Le Sénat a adopté à l'unanimité une proposition de loi pour adapter le droit aux réalités ultramarines. Réduit de 40 à 24 articles, le texte a suscité des crispations avant son vote. Détails avec notre partenaire RCI.
Le Sénat a adopté, ce mercredi 17 juin, à l'unanimité une proposition de loi pour adapter le droit des Outre-mer. Il s'agit donc d'adapter les normes nationales aux caractéristiques et contraintes spécifiques des territoires ultramarins. Il contient des demandes précises, en majorité formulées par ces derniers.
Le texte, qui comportait au départ 40 articles, est passé à 24 avant son examen, et d'autres encore ont été supprimés en chemin. La sénatrice de Saint-Barthélemy Micheline Jacques, à l'initiative du texte avec la délégation sénatoriale aux Outre-mer dont elle est la présidente, expliquait il y a quelques jours sur notre antenne que cela avait été la condition pour que celui-ci soit inscrit à l'ordre du jour.
Un premier pas
«Le texte est perfectible» a d'emblée reconnu Micheline Jacques à la tribune. Mais selon la sénatrice: «c'était maintenant ou peut-être jamais pour cette proposition de loi,» qui était dans les tiroirs depuis plus d'un an et demi.

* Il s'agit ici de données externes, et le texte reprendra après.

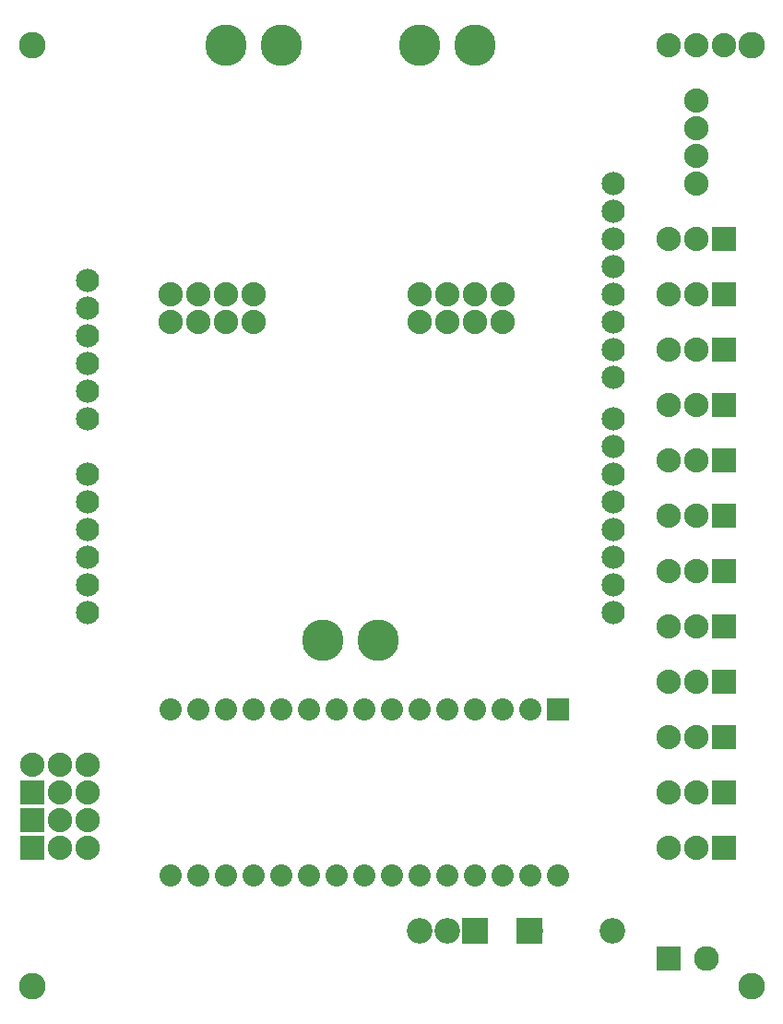
<source format=gts>
G04 MADE WITH FRITZING*
G04 WWW.FRITZING.ORG*
G04 DOUBLE SIDED*
G04 HOLES PLATED*
G04 CONTOUR ON CENTER OF CONTOUR VECTOR*
%ASAXBY*%
%FSLAX23Y23*%
%MOIN*%
%OFA0B0*%
%SFA1.0B1.0*%
%ADD10C,0.080000*%
%ADD11C,0.084000*%
%ADD12C,0.150000*%
%ADD13C,0.088000*%
%ADD14C,0.096614*%
%ADD15C,0.092000*%
%ADD16C,0.090000*%
%ADD17R,0.080000X0.079972*%
%ADD18R,0.088000X0.088000*%
%ADD19R,0.092000X0.092000*%
%ADD20R,0.090000X0.090000*%
%ADD21C,0.030000*%
%LNMASK1*%
G90*
G70*
G54D10*
X1986Y1113D03*
X1886Y1113D03*
X1786Y1113D03*
X1686Y1113D03*
X1586Y1113D03*
X1486Y1113D03*
X1386Y1113D03*
X1286Y1113D03*
X1186Y1113D03*
X1086Y1113D03*
X986Y1113D03*
X886Y1113D03*
X786Y1113D03*
X686Y1113D03*
X586Y1113D03*
X1986Y513D03*
X1886Y513D03*
X1786Y513D03*
X1686Y513D03*
X1586Y513D03*
X1486Y513D03*
X1386Y513D03*
X1286Y513D03*
X1186Y513D03*
X1086Y513D03*
X986Y513D03*
X886Y513D03*
X786Y513D03*
X686Y513D03*
X586Y513D03*
G54D11*
X2186Y2513D03*
X286Y2463D03*
X2186Y1663D03*
X2186Y1463D03*
G54D12*
X786Y3513D03*
X986Y3513D03*
X1486Y3513D03*
X1686Y3513D03*
X1136Y1363D03*
G54D11*
X286Y1663D03*
G54D12*
X1336Y1363D03*
G54D11*
X2186Y2063D03*
X286Y2363D03*
X286Y1863D03*
X286Y1463D03*
X2186Y1863D03*
X2186Y2313D03*
X2186Y2713D03*
X2186Y2913D03*
X286Y2163D03*
X286Y2563D03*
X286Y1963D03*
X286Y1763D03*
X286Y1563D03*
X2186Y3013D03*
X2186Y1763D03*
X2186Y1963D03*
X2186Y2163D03*
X2186Y2413D03*
X2186Y2613D03*
X2186Y2813D03*
X286Y2263D03*
X286Y2663D03*
X2186Y1563D03*
G54D13*
X2486Y3013D03*
X2486Y3113D03*
X2486Y3213D03*
X2486Y3313D03*
G54D14*
X86Y3513D03*
G54D13*
X2586Y2613D03*
X2486Y2613D03*
X2386Y2613D03*
X2586Y2813D03*
X2486Y2813D03*
X2386Y2813D03*
X2586Y2413D03*
X2486Y2413D03*
X2386Y2413D03*
X2586Y2213D03*
X2486Y2213D03*
X2386Y2213D03*
X2586Y2013D03*
X2486Y2013D03*
X2386Y2013D03*
X2586Y1813D03*
X2486Y1813D03*
X2386Y1813D03*
X2586Y1613D03*
X2486Y1613D03*
X2386Y1613D03*
X2586Y1413D03*
X2486Y1413D03*
X2386Y1413D03*
X2586Y1213D03*
X2486Y1213D03*
X2386Y1213D03*
X2586Y1013D03*
X2486Y1013D03*
X2386Y1013D03*
X2586Y813D03*
X2486Y813D03*
X2386Y813D03*
X2586Y613D03*
X2486Y613D03*
X2386Y613D03*
X86Y913D03*
X186Y913D03*
X286Y913D03*
X86Y813D03*
X186Y813D03*
X286Y813D03*
X86Y713D03*
X186Y713D03*
X286Y713D03*
X86Y613D03*
X186Y613D03*
X286Y613D03*
G54D15*
X1686Y313D03*
X1586Y313D03*
X1486Y313D03*
G54D16*
X2386Y213D03*
X2524Y213D03*
G54D13*
X586Y2613D03*
X686Y2613D03*
X786Y2613D03*
X886Y2613D03*
X586Y2513D03*
X686Y2513D03*
X786Y2513D03*
X886Y2513D03*
X1486Y2513D03*
X1586Y2513D03*
X1686Y2513D03*
X1786Y2513D03*
X1486Y2613D03*
X1586Y2613D03*
X1686Y2613D03*
X1786Y2613D03*
G54D14*
X2686Y3513D03*
X2686Y113D03*
X86Y113D03*
G54D13*
X2386Y3513D03*
X2486Y3513D03*
X2586Y3513D03*
G54D15*
X1886Y313D03*
X2184Y313D03*
G54D17*
X1986Y1113D03*
G54D18*
X2586Y2613D03*
X2586Y2813D03*
X2586Y2413D03*
X2586Y2213D03*
X2586Y2013D03*
X2586Y1813D03*
X2586Y1613D03*
X2586Y1413D03*
X2586Y1213D03*
X2586Y1013D03*
X2586Y813D03*
X2586Y613D03*
X86Y813D03*
X86Y713D03*
X86Y613D03*
G54D19*
X1686Y313D03*
G54D20*
X2386Y213D03*
G54D19*
X1885Y313D03*
G54D21*
G36*
X57Y942D02*
X115Y942D01*
X115Y884D01*
X57Y884D01*
X57Y942D01*
G37*
D02*
G04 End of Mask1*
M02*
</source>
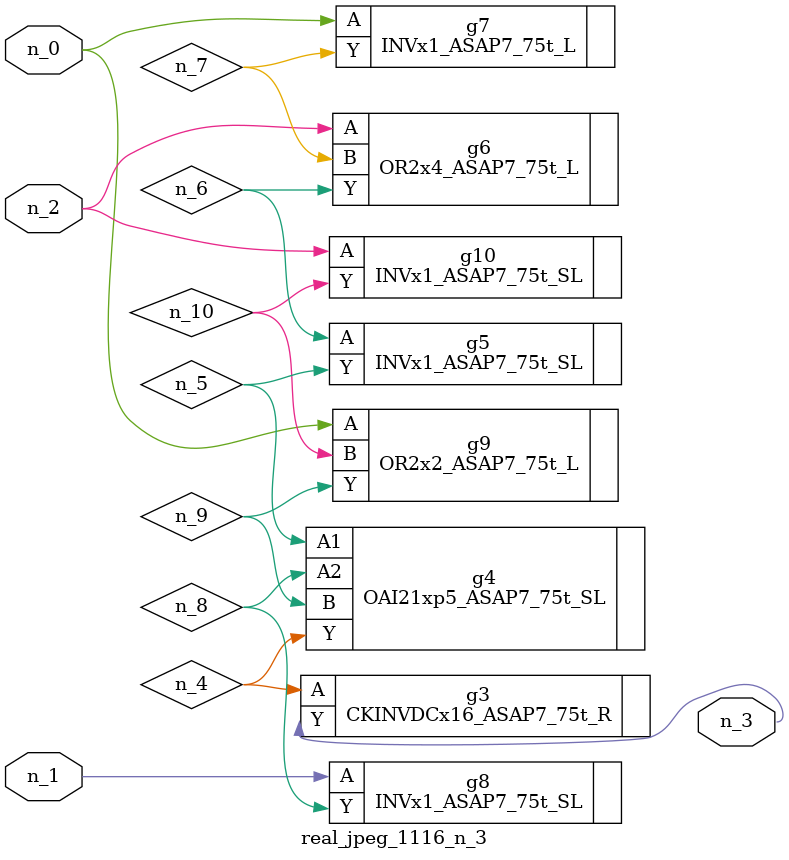
<source format=v>
module real_jpeg_1116_n_3 (n_1, n_0, n_2, n_3);

input n_1;
input n_0;
input n_2;

output n_3;

wire n_5;
wire n_4;
wire n_8;
wire n_6;
wire n_7;
wire n_10;
wire n_9;

INVx1_ASAP7_75t_L g7 ( 
.A(n_0),
.Y(n_7)
);

OR2x2_ASAP7_75t_L g9 ( 
.A(n_0),
.B(n_10),
.Y(n_9)
);

INVx1_ASAP7_75t_SL g8 ( 
.A(n_1),
.Y(n_8)
);

OR2x4_ASAP7_75t_L g6 ( 
.A(n_2),
.B(n_7),
.Y(n_6)
);

INVx1_ASAP7_75t_SL g10 ( 
.A(n_2),
.Y(n_10)
);

CKINVDCx16_ASAP7_75t_R g3 ( 
.A(n_4),
.Y(n_3)
);

OAI21xp5_ASAP7_75t_SL g4 ( 
.A1(n_5),
.A2(n_8),
.B(n_9),
.Y(n_4)
);

INVx1_ASAP7_75t_SL g5 ( 
.A(n_6),
.Y(n_5)
);


endmodule
</source>
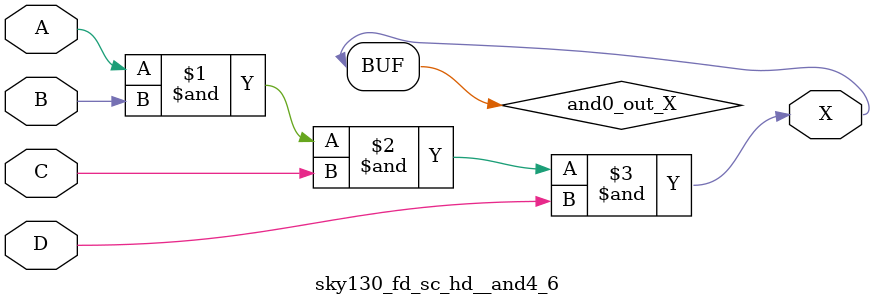
<source format=v>
module sky130_fd_sc_hd__and4_6 (
    X,
    A,
    B,
    C,
    D
);
    output X;
    input  A;
    input  B;
    input  C;
    input  D;
    wire and0_out_X;
    and and0 (and0_out_X, A, B, C, D     );
    buf buf0 (X         , and0_out_X     );
endmodule
</source>
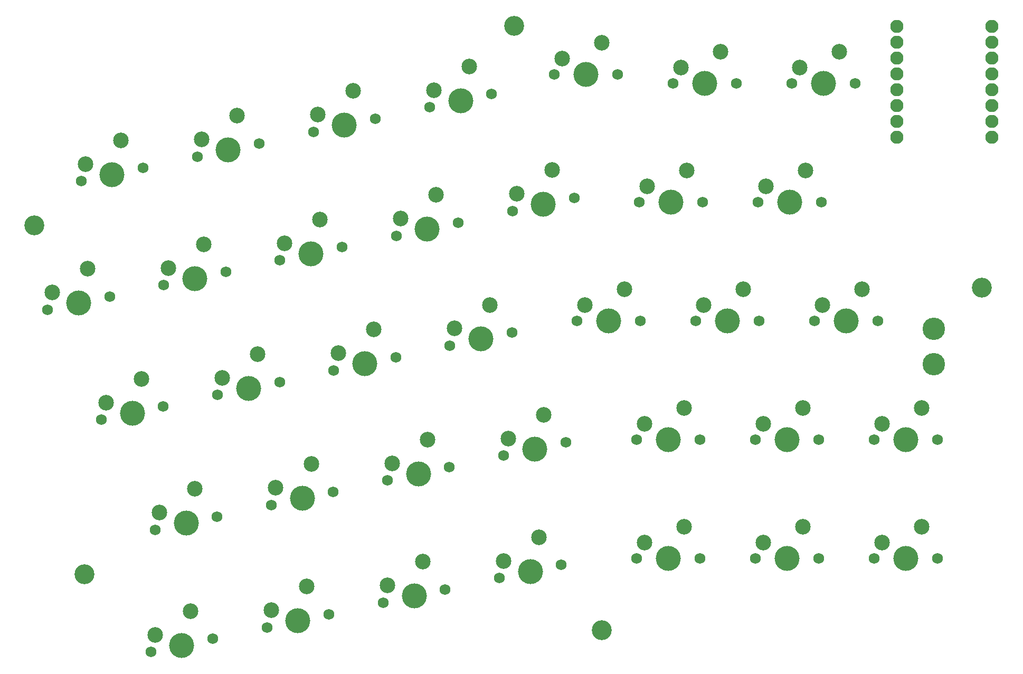
<source format=gbr>
%TF.GenerationSoftware,KiCad,Pcbnew,9.0.3*%
%TF.CreationDate,2025-11-25T10:19:29-05:00*%
%TF.ProjectId,Wren,5772656e-2e6b-4696-9361-645f70636258,rev?*%
%TF.SameCoordinates,Original*%
%TF.FileFunction,Soldermask,Top*%
%TF.FilePolarity,Negative*%
%FSLAX46Y46*%
G04 Gerber Fmt 4.6, Leading zero omitted, Abs format (unit mm)*
G04 Created by KiCad (PCBNEW 9.0.3) date 2025-11-25 10:19:29*
%MOMM*%
%LPD*%
G01*
G04 APERTURE LIST*
%ADD10C,1.750000*%
%ADD11C,4.000000*%
%ADD12C,2.500000*%
%ADD13C,3.200000*%
%ADD14C,3.600000*%
%ADD15C,2.109000*%
G04 APERTURE END LIST*
D10*
%TO.C,SW54*%
X360044929Y-177384623D03*
D11*
X365124929Y-177384623D03*
D10*
X370204929Y-177384623D03*
D12*
X361314929Y-174844623D03*
X367664929Y-172304623D03*
%TD*%
D10*
%TO.C,SW55*%
X379094929Y-177384623D03*
D11*
X384174929Y-177384623D03*
D10*
X389254929Y-177384623D03*
D12*
X380364929Y-174844623D03*
X386714929Y-172304623D03*
%TD*%
D10*
%TO.C,SW50*%
X283757761Y-193200312D03*
D11*
X288726751Y-192144121D03*
D10*
X293695741Y-191087930D03*
D12*
X284471913Y-190451770D03*
X290155054Y-186647036D03*
%TD*%
D10*
%TO.C,SW67*%
X347580333Y-218585583D03*
D11*
X352549323Y-217529392D03*
D10*
X357518313Y-216473201D03*
D12*
X348294485Y-215837041D03*
X353977626Y-212032307D03*
%TD*%
D10*
%TO.C,SW58*%
X311010591Y-206883106D03*
D11*
X315979581Y-205826915D03*
D10*
X320948571Y-204770724D03*
D12*
X311724743Y-204134564D03*
X317407884Y-200329830D03*
%TD*%
D10*
%TO.C,SW51*%
X302391473Y-189239594D03*
D11*
X307360463Y-188183403D03*
D10*
X312329453Y-187127212D03*
D12*
X303105625Y-186491052D03*
X308788766Y-182686318D03*
%TD*%
D10*
%TO.C,SW37*%
X299128637Y-150981971D03*
D11*
X304097627Y-149925780D03*
D10*
X309066617Y-148869589D03*
D12*
X299842789Y-148233429D03*
X305525930Y-144428695D03*
%TD*%
D13*
%TO.C,H10*%
X425000000Y-172000000D03*
%TD*%
%TO.C,H9*%
X350000000Y-130000000D03*
%TD*%
D10*
%TO.C,SW62*%
X388619929Y-196434623D03*
D11*
X393699929Y-196434623D03*
D10*
X398779929Y-196434623D03*
D12*
X389889929Y-193894623D03*
X396239929Y-191354623D03*
%TD*%
D10*
%TO.C,SW53*%
X339658897Y-181318159D03*
D11*
X344627887Y-180261968D03*
D10*
X349596877Y-179205777D03*
D12*
X340373049Y-178569617D03*
X346056190Y-174764883D03*
%TD*%
D10*
%TO.C,SW70*%
X407669929Y-215484623D03*
D11*
X412749929Y-215484623D03*
D10*
X417829929Y-215484623D03*
D12*
X408939929Y-212944623D03*
X415289929Y-210404623D03*
%TD*%
D13*
%TO.C,H8*%
X364000000Y-227000000D03*
%TD*%
D10*
%TO.C,SW45*%
X312406067Y-167635365D03*
D11*
X317375057Y-166579174D03*
D10*
X322344047Y-165522983D03*
D12*
X313120219Y-164886823D03*
X318803360Y-161082089D03*
%TD*%
D10*
%TO.C,SW59*%
X329644303Y-202922388D03*
D11*
X334613293Y-201866197D03*
D10*
X339582283Y-200810006D03*
D12*
X330358455Y-200173846D03*
X336041596Y-196369112D03*
%TD*%
D13*
%TO.C,H6*%
X273000000Y-162000000D03*
%TD*%
D10*
%TO.C,SW64*%
X291679197Y-230467736D03*
D11*
X296648187Y-229411545D03*
D10*
X301617177Y-228355354D03*
D12*
X292393349Y-227719194D03*
X298076490Y-223914460D03*
%TD*%
D10*
%TO.C,SW36*%
X280494925Y-154942688D03*
D11*
X285463915Y-153886497D03*
D10*
X290432905Y-152830306D03*
D12*
X281209077Y-152194146D03*
X286892218Y-148389412D03*
%TD*%
D10*
%TO.C,SW63*%
X407669929Y-196434623D03*
D11*
X412749929Y-196434623D03*
D10*
X417829929Y-196434623D03*
D12*
X408939929Y-193894623D03*
X415289929Y-191354623D03*
%TD*%
D10*
%TO.C,SW41*%
X375415048Y-139284629D03*
D11*
X380495048Y-139284629D03*
D10*
X385575048Y-139284629D03*
D12*
X376685048Y-136744629D03*
X383035048Y-134204629D03*
%TD*%
D10*
%TO.C,SW43*%
X275138643Y-175556800D03*
D11*
X280107633Y-174500609D03*
D10*
X285076623Y-173444418D03*
D12*
X275852795Y-172808258D03*
X281535936Y-169003524D03*
%TD*%
D10*
%TO.C,SW40*%
X356365048Y-137784229D03*
D11*
X361445048Y-137784229D03*
D10*
X366525048Y-137784229D03*
D12*
X357635048Y-135244229D03*
X363985048Y-132704229D03*
%TD*%
D14*
%TO.C,J1*%
X417250000Y-178600000D03*
%TD*%
D10*
%TO.C,SW56*%
X398144929Y-177384623D03*
D11*
X403224929Y-177384623D03*
D10*
X408304929Y-177384623D03*
D12*
X399414929Y-174844623D03*
X405764929Y-172304623D03*
%TD*%
D10*
%TO.C,SW52*%
X321025185Y-185278876D03*
D11*
X325994175Y-184222685D03*
D10*
X330963165Y-183166494D03*
D12*
X321739337Y-182530334D03*
X327422478Y-178725600D03*
%TD*%
D10*
%TO.C,SW46*%
X331039779Y-163674647D03*
D11*
X336008769Y-162618456D03*
D10*
X340977759Y-161562265D03*
D12*
X331753931Y-160926105D03*
X337437072Y-157121371D03*
%TD*%
D10*
%TO.C,SW44*%
X293772355Y-171596082D03*
D11*
X298741345Y-170539891D03*
D10*
X303710335Y-169483700D03*
D12*
X294486507Y-168847540D03*
X300169648Y-165042806D03*
%TD*%
D13*
%TO.C,H7*%
X281000000Y-218000000D03*
%TD*%
D10*
%TO.C,SW61*%
X369569929Y-196434623D03*
D11*
X374649929Y-196434623D03*
D10*
X379729929Y-196434623D03*
D12*
X370839929Y-193894623D03*
X377189929Y-191354623D03*
%TD*%
D10*
%TO.C,SW38*%
X317762349Y-147021253D03*
D11*
X322731339Y-145965062D03*
D10*
X327700329Y-144908871D03*
D12*
X318476501Y-144272711D03*
X324159642Y-140467977D03*
%TD*%
D10*
%TO.C,SW49*%
X389104929Y-158334623D03*
D11*
X394184929Y-158334623D03*
D10*
X399264929Y-158334623D03*
D12*
X390374929Y-155794623D03*
X396724929Y-153254623D03*
%TD*%
D10*
%TO.C,SW60*%
X348278015Y-198961671D03*
D11*
X353247005Y-197905480D03*
D10*
X358215995Y-196849289D03*
D12*
X348992167Y-196213129D03*
X354675308Y-192408395D03*
%TD*%
D10*
%TO.C,SW68*%
X369569929Y-215484623D03*
D11*
X374649929Y-215484623D03*
D10*
X379729929Y-215484623D03*
D12*
X370839929Y-212944623D03*
X377189929Y-210404623D03*
%TD*%
D10*
%TO.C,SW65*%
X310312909Y-226507018D03*
D11*
X315281899Y-225450827D03*
D10*
X320250889Y-224394636D03*
D12*
X311027061Y-223758476D03*
X316710202Y-219953742D03*
%TD*%
D10*
%TO.C,SW39*%
X336396061Y-143060535D03*
D11*
X341365051Y-142004344D03*
D10*
X346334041Y-140948153D03*
D12*
X337110213Y-140311993D03*
X342793354Y-136507259D03*
%TD*%
D10*
%TO.C,SW66*%
X328946621Y-222546301D03*
D11*
X333915611Y-221490110D03*
D10*
X338884601Y-220433919D03*
D12*
X329660773Y-219797759D03*
X335343914Y-215993025D03*
%TD*%
D14*
%TO.C,J2*%
X417250000Y-184250000D03*
%TD*%
D10*
%TO.C,SW69*%
X388619929Y-215484623D03*
D11*
X393699929Y-215484623D03*
D10*
X398779929Y-215484623D03*
D12*
X389889929Y-212944623D03*
X396239929Y-210404623D03*
%TD*%
D10*
%TO.C,SW42*%
X394465048Y-139284629D03*
D11*
X399545048Y-139284629D03*
D10*
X404625048Y-139284629D03*
D12*
X395735048Y-136744629D03*
X402085048Y-134204629D03*
%TD*%
D10*
%TO.C,SW57*%
X292376879Y-210843824D03*
D11*
X297345869Y-209787633D03*
D10*
X302314859Y-208731442D03*
D12*
X293091031Y-208095282D03*
X298774172Y-204290548D03*
%TD*%
D10*
%TO.C,SW47*%
X349673442Y-159713929D03*
D11*
X354642432Y-158657738D03*
D10*
X359611422Y-157601547D03*
D12*
X350387594Y-156965387D03*
X356070735Y-153160653D03*
%TD*%
D10*
%TO.C,SW48*%
X370054929Y-158334623D03*
D11*
X375134929Y-158334623D03*
D10*
X380214929Y-158334623D03*
D12*
X371324929Y-155794623D03*
X377674929Y-153254623D03*
%TD*%
D15*
%TO.C,U2*%
X411380000Y-147880000D03*
X411380000Y-145340000D03*
X411380000Y-142800000D03*
X411380000Y-140260000D03*
X411380000Y-135180000D03*
X411380000Y-137720000D03*
X426620000Y-130100000D03*
X411380000Y-130100000D03*
X426620000Y-132640000D03*
X426620000Y-135180000D03*
X426620000Y-137720000D03*
X426620000Y-140260000D03*
X426620000Y-142800000D03*
X426620000Y-145340000D03*
X426620000Y-147880000D03*
X411380000Y-132640000D03*
%TD*%
M02*

</source>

Pour les élus de gauche en revanche, la déception était là, comme l'a fait savoir la sénatrice de la Réunion, Audrey Belim : « Alors oui, cette proposition de loi portait un espoir immense. Et c'est précisément parce que nous y avons cru que notre déception est à la mesure de l'ambition initiale.»
Mais les débats ont finalement été apaisés. Et à la sortie de l'hémicycle, le sénateur Victorin Lurel se montrait plutôt satisfait de ce qui avait été obtenu : «C'est vrai qu'il y a eu des critiques légitimes. Pour autant, personne n'a cassé la corde, personne n'a rompu. Mais la politique, c'est ça. Chacun exprime sa différence. Après, il faut trouver les compromis. Et là, dans l'hémicycle, ça a été magnifique.»
Des mesures pour les Outre-mer
Le texte a donc pour objectif de donner plus de souplesse pour que l'action publique soit plus efficace localement.
Il prévoit, par exemple pour les Antilles, de déléguer tout ou une partie de la gestion des aides au logement aux collectivités, d'octroyer des subventions aux communes pour lutter contre l'habitat indigne, de mettre en place un volontariat en entreprise en outre-mer sur le modèle du VIE (volontariat international en entreprise), ou encore d'ouvrir un casino dans la partie française de Saint-Martin.
Des amendements votés en séance ont aussi acté un dispositif spécifique pour élargir les règles d'implantation de casinos dans les autres territoires d'outre-mer qui le souhaitent.
Vers l'Assemblée nationale
Ce texte ne prétend pas tout régler, mais doit s'inscrire dans la durée, a de son côté affirmé la ministre des Outre-mer, Naima Moutchou : «Ce texte permet de poser un principe, d'ouvrir une méthode et de tracer un chemin, celui d'un État qui écoute ces territoires, qui adapte son droit à leur réalité. C'est un premier exercice appelé à se renouveler»
La proposition de loi, qui va désormais être transmise à l'Assemblée nationale, doit en effet être réexaminée tous les ans pour faire évoluer les adaptations et en ajouter de nouvelles.